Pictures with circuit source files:
━━━━━━━━━━

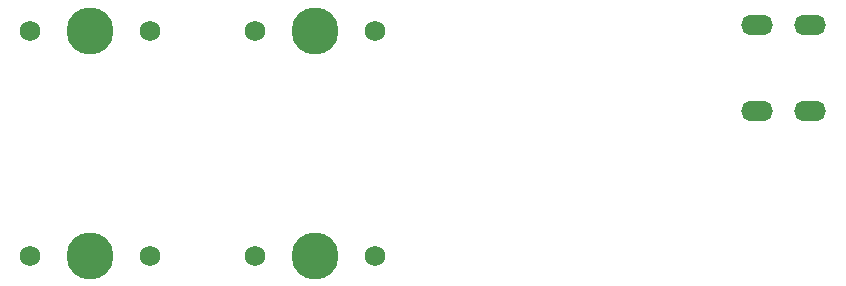
<source format=gbr>
%TF.GenerationSoftware,KiCad,Pcbnew,7.0.8*%
%TF.CreationDate,2023-10-09T20:52:53+02:00*%
%TF.ProjectId,keyboard,6b657962-6f61-4726-942e-6b696361645f,rev?*%
%TF.SameCoordinates,Original*%
%TF.FileFunction,Soldermask,Top*%
%TF.FilePolarity,Negative*%
%FSLAX46Y46*%
G04 Gerber Fmt 4.6, Leading zero omitted, Abs format (unit mm)*
G04 Created by KiCad (PCBNEW 7.0.8) date 2023-10-09 20:52:53*
%MOMM*%
%LPD*%
G01*
G04 APERTURE LIST*
%ADD10C,1.750000*%
%ADD11C,3.987800*%
%ADD12O,2.700000X1.700000*%
G04 APERTURE END LIST*
D10*
%TO.C,MX1*%
X107632500Y-65087500D03*
D11*
X112712500Y-65087500D03*
D10*
X117792500Y-65087500D03*
%TD*%
%TO.C,MX3*%
X107632500Y-84137500D03*
D11*
X112712500Y-84137500D03*
D10*
X117792500Y-84137500D03*
%TD*%
%TO.C,MX4*%
X126682500Y-84137500D03*
D11*
X131762500Y-84137500D03*
D10*
X136842500Y-84137500D03*
%TD*%
%TO.C,MX2*%
X126682500Y-65087500D03*
D11*
X131762500Y-65087500D03*
D10*
X136842500Y-65087500D03*
%TD*%
D12*
%TO.C,USB1*%
X173638000Y-71912500D03*
X173638000Y-64612500D03*
X169138000Y-71912500D03*
X169138000Y-64612500D03*
%TD*%
M02*

</source>
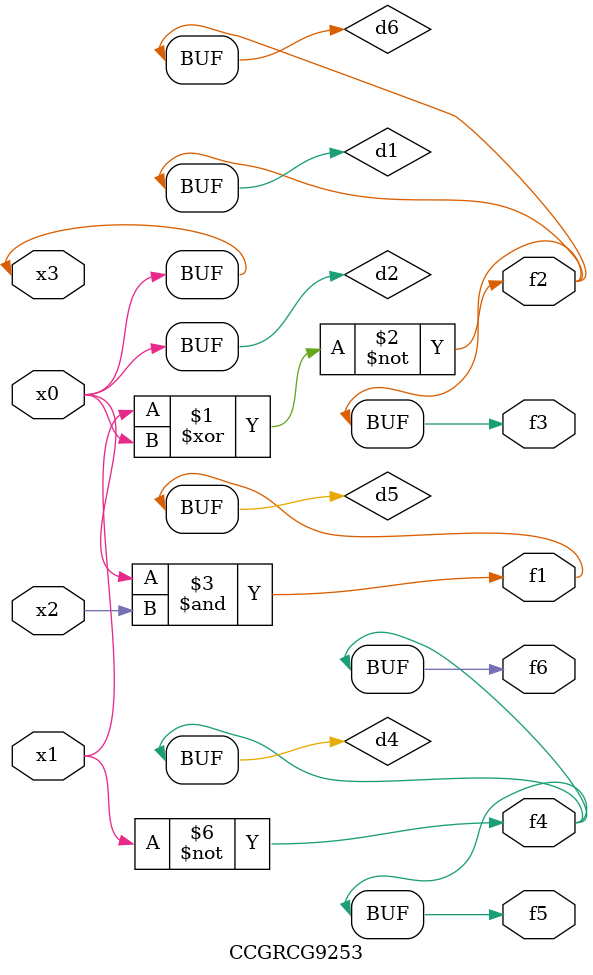
<source format=v>
module CCGRCG9253(
	input x0, x1, x2, x3,
	output f1, f2, f3, f4, f5, f6
);

	wire d1, d2, d3, d4, d5, d6;

	xnor (d1, x1, x3);
	buf (d2, x0, x3);
	nand (d3, x0, x2);
	not (d4, x1);
	nand (d5, d3);
	or (d6, d1);
	assign f1 = d5;
	assign f2 = d6;
	assign f3 = d6;
	assign f4 = d4;
	assign f5 = d4;
	assign f6 = d4;
endmodule

</source>
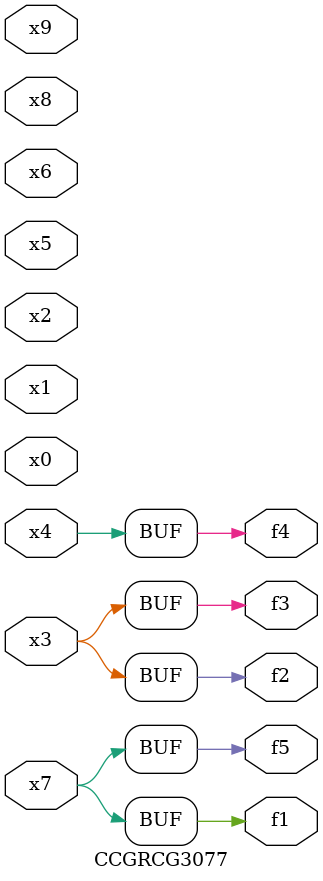
<source format=v>
module CCGRCG3077(
	input x0, x1, x2, x3, x4, x5, x6, x7, x8, x9,
	output f1, f2, f3, f4, f5
);
	assign f1 = x7;
	assign f2 = x3;
	assign f3 = x3;
	assign f4 = x4;
	assign f5 = x7;
endmodule

</source>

━━━━━━━━━━

Exactly the lines from the one that contains "not (d4, x1);" through the final line of the records above are needed, given again word for word, with every picture left out.

→ **RESULT FOR THIS TASK**
	not (d4, x1);
	nand (d5, d3);
	or (d6, d1);
	assign f1 = d5;
	assign f2 = d6;
	assign f3 = d6;
	assign f4 = d4;
	assign f5 = d4;
	assign f6 = d4;
endmodule

</source>
<source format=v>
module CCGRCG3077(
	input x0, x1, x2, x3, x4, x5, x6, x7, x8, x9,
	output f1, f2, f3, f4, f5
);
	assign f1 = x7;
	assign f2 = x3;
	assign f3 = x3;
	assign f4 = x4;
	assign f5 = x7;
endmodule

</source>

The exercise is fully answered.